(STORED DATA)

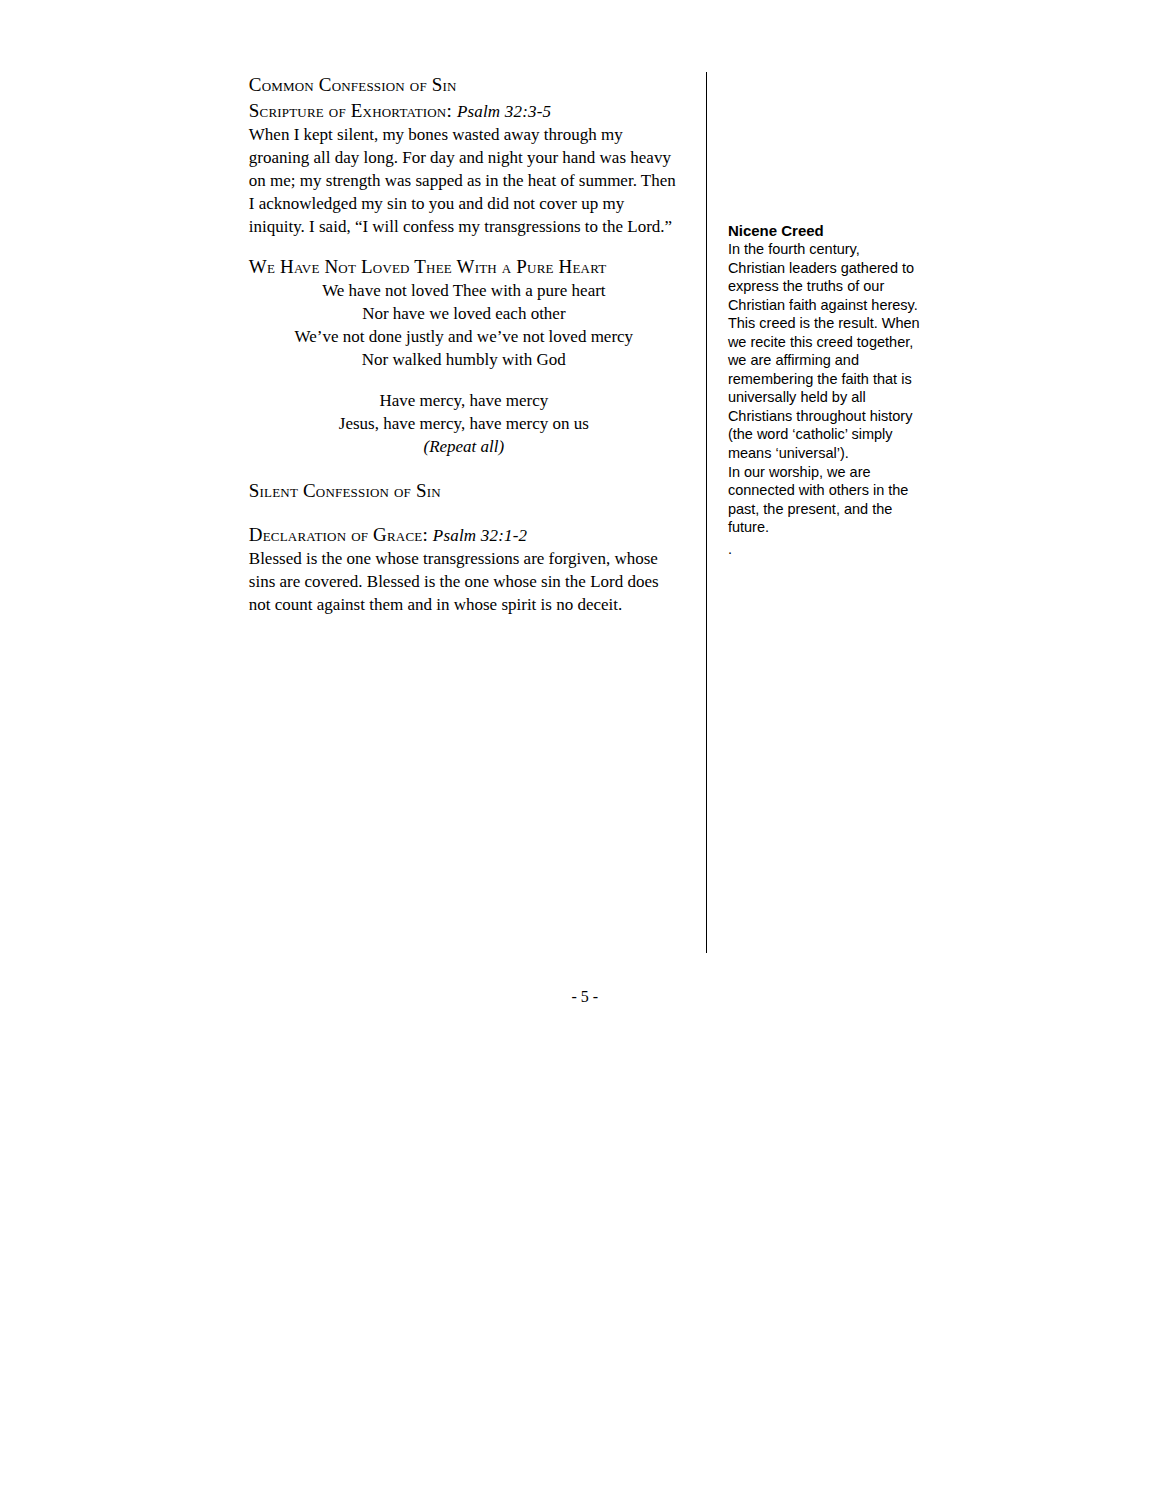Common Confession of Sin
Scripture of Exhortation: Psalm 32:3-5
When I kept silent, my bones wasted away through my groaning all day long. For day and night your hand was heavy on me; my strength was sapped as in the heat of summer. Then I acknowledged my sin to you and did not cover up my iniquity. I said, “I will confess my transgressions to the Lord.”
We Have Not Loved Thee With a Pure Heart
We have not loved Thee with a pure heart
Nor have we loved each other
We’ve not done justly and we’ve not loved mercy
Nor walked humbly with God
Have mercy, have mercy
Jesus, have mercy, have mercy on us
(Repeat all)
Silent Confession of Sin
Declaration of Grace: Psalm 32:1-2
Blessed is the one whose transgressions are forgiven, whose sins are covered. Blessed is the one whose sin the Lord does not count against them and in whose spirit is no deceit.
Nicene Creed
In the fourth century, Christian leaders gathered to express the truths of our Christian faith against heresy. This creed is the result. When we recite this creed together, we are affirming and remembering the faith that is universally held by all Christians throughout history (the word ‘catholic’ simply means ‘universal’).
In our worship, we are connected with others in the past, the present, and the future.
.
- 5 -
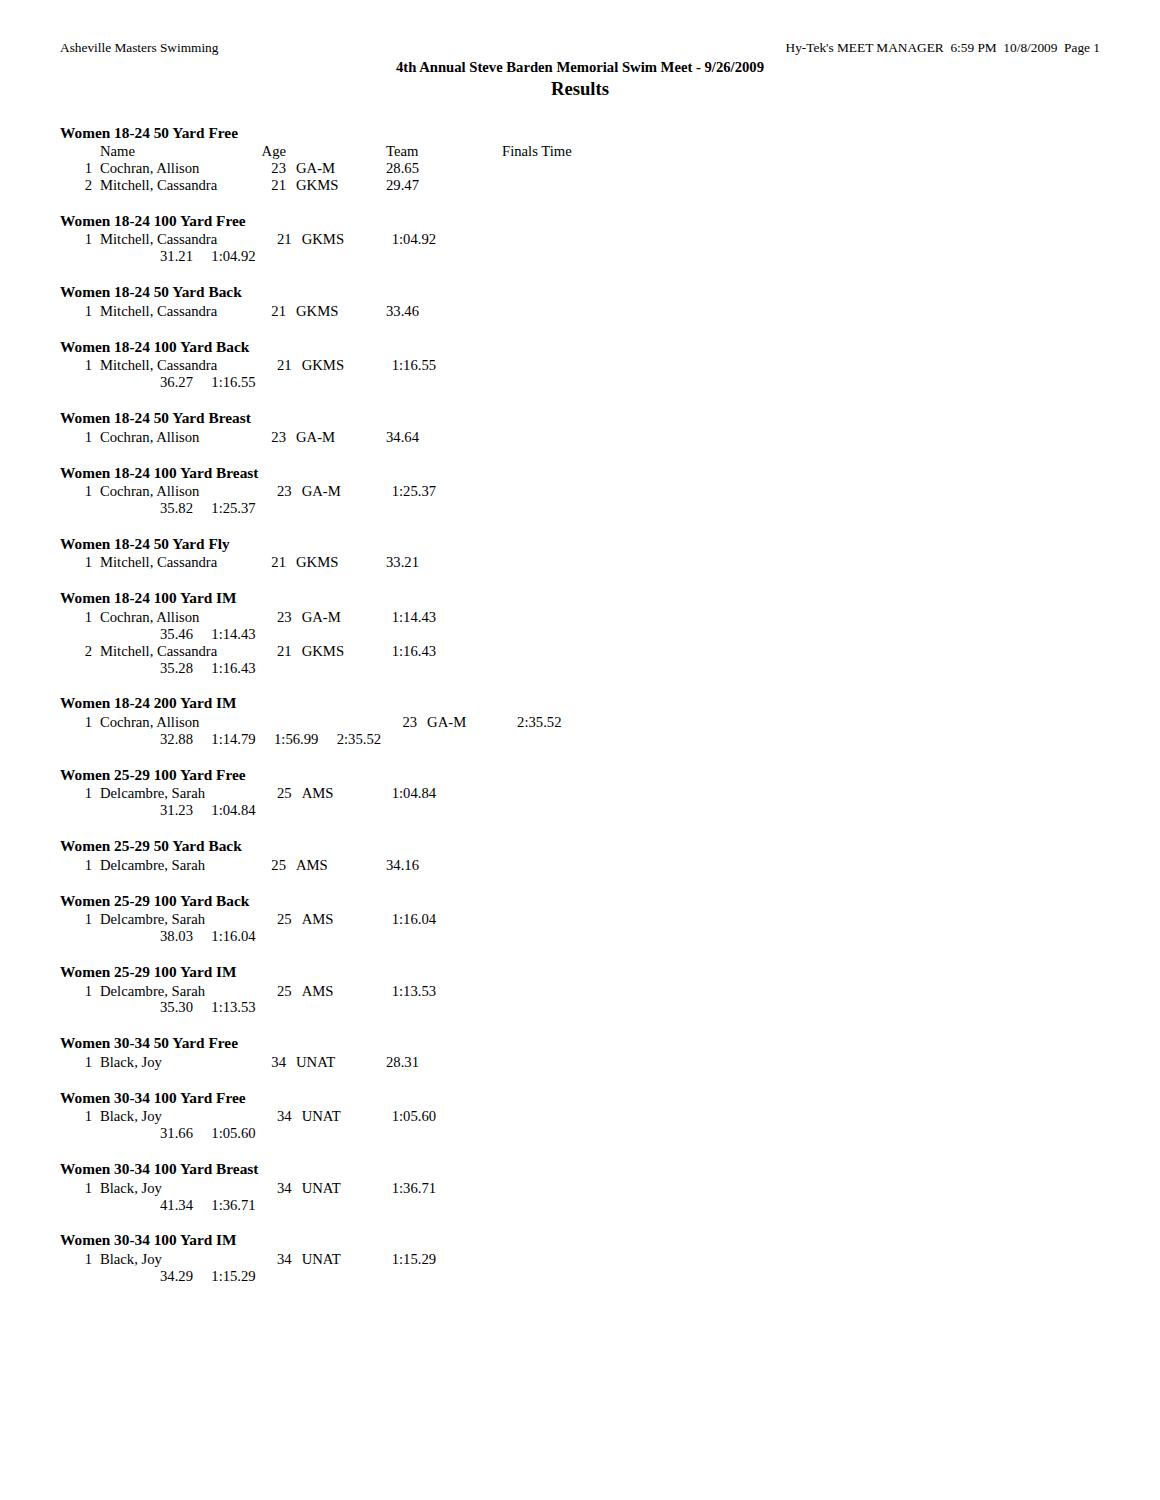Asheville Masters Swimming Hy-Tek's MEET MANAGER 6:59 PM 10/8/2009 Page 1
4th Annual Steve Barden Memorial Swim Meet - 9/26/2009
Results
Women 18-24 50 Yard Free
| | Name | Age | | Team | Finals Time |
| --- | --- | --- | --- | --- | --- |
| 1 | Cochran, Allison | 23 | GA-M | 28.65 |
| 2 | Mitchell, Cassandra | 21 | GKMS | 29.47 |
Women 18-24 100 Yard Free
| 1 | Mitchell, Cassandra | 21 | GKMS | 1:04.92 |
| | 31.21 1:04.92 |
Women 18-24 50 Yard Back
| 1 | Mitchell, Cassandra | 21 | GKMS | 33.46 |
Women 18-24 100 Yard Back
| 1 | Mitchell, Cassandra | 21 | GKMS | 1:16.55 |
| | 36.27 1:16.55 |
Women 18-24 50 Yard Breast
| 1 | Cochran, Allison | 23 | GA-M | 34.64 |
Women 18-24 100 Yard Breast
| 1 | Cochran, Allison | 23 | GA-M | 1:25.37 |
| | 35.82 1:25.37 |
Women 18-24 50 Yard Fly
| 1 | Mitchell, Cassandra | 21 | GKMS | 33.21 |
Women 18-24 100 Yard IM
| 1 | Cochran, Allison | 23 | GA-M | 1:14.43 |
| | 35.46 1:14.43 |
| 2 | Mitchell, Cassandra | 21 | GKMS | 1:16.43 |
| | 35.28 1:16.43 |
Women 18-24 200 Yard IM
| 1 | Cochran, Allison | 23 | GA-M | 2:35.52 |
| | 32.88 1:14.79 1:56.99 2:35.52 |
Women 25-29 100 Yard Free
| 1 | Delcambre, Sarah | 25 | AMS | 1:04.84 |
| | 31.23 1:04.84 |
Women 25-29 50 Yard Back
| 1 | Delcambre, Sarah | 25 | AMS | 34.16 |
Women 25-29 100 Yard Back
| 1 | Delcambre, Sarah | 25 | AMS | 1:16.04 |
| | 38.03 1:16.04 |
Women 25-29 100 Yard IM
| 1 | Delcambre, Sarah | 25 | AMS | 1:13.53 |
| | 35.30 1:13.53 |
Women 30-34 50 Yard Free
| 1 | Black, Joy | 34 | UNAT | 28.31 |
Women 30-34 100 Yard Free
| 1 | Black, Joy | 34 | UNAT | 1:05.60 |
| | 31.66 1:05.60 |
Women 30-34 100 Yard Breast
| 1 | Black, Joy | 34 | UNAT | 1:36.71 |
| | 41.34 1:36.71 |
Women 30-34 100 Yard IM
| 1 | Black, Joy | 34 | UNAT | 1:15.29 |
| | 34.29 1:15.29 |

(End STORED DATA)

### ACTIVITY
Above is a listing; print exactly its lines from the one with "GKMS | 1:16.55 |" through the one with "Women 30-34 50 Yard Free", and no other lines.

### SOLVED PROBLEM
| 1 | Mitchell, Cassandra | 21 | GKMS | 1:16.55 |
| | 36.27 1:16.55 |
Women 18-24 50 Yard Breast
| 1 | Cochran, Allison | 23 | GA-M | 34.64 |
Women 18-24 100 Yard Breast
| 1 | Cochran, Allison | 23 | GA-M | 1:25.37 |
| | 35.82 1:25.37 |
Women 18-24 50 Yard Fly
| 1 | Mitchell, Cassandra | 21 | GKMS | 33.21 |
Women 18-24 100 Yard IM
| 1 | Cochran, Allison | 23 | GA-M | 1:14.43 |
| | 35.46 1:14.43 |
| 2 | Mitchell, Cassandra | 21 | GKMS | 1:16.43 |
| | 35.28 1:16.43 |
Women 18-24 200 Yard IM
| 1 | Cochran, Allison | 23 | GA-M | 2:35.52 |
| | 32.88 1:14.79 1:56.99 2:35.52 |
Women 25-29 100 Yard Free
| 1 | Delcambre, Sarah | 25 | AMS | 1:04.84 |
| | 31.23 1:04.84 |
Women 25-29 50 Yard Back
| 1 | Delcambre, Sarah | 25 | AMS | 34.16 |
Women 25-29 100 Yard Back
| 1 | Delcambre, Sarah | 25 | AMS | 1:16.04 |
| | 38.03 1:16.04 |
Women 25-29 100 Yard IM
| 1 | Delcambre, Sarah | 25 | AMS | 1:13.53 |
| | 35.30 1:13.53 |
Women 30-34 50 Yard Free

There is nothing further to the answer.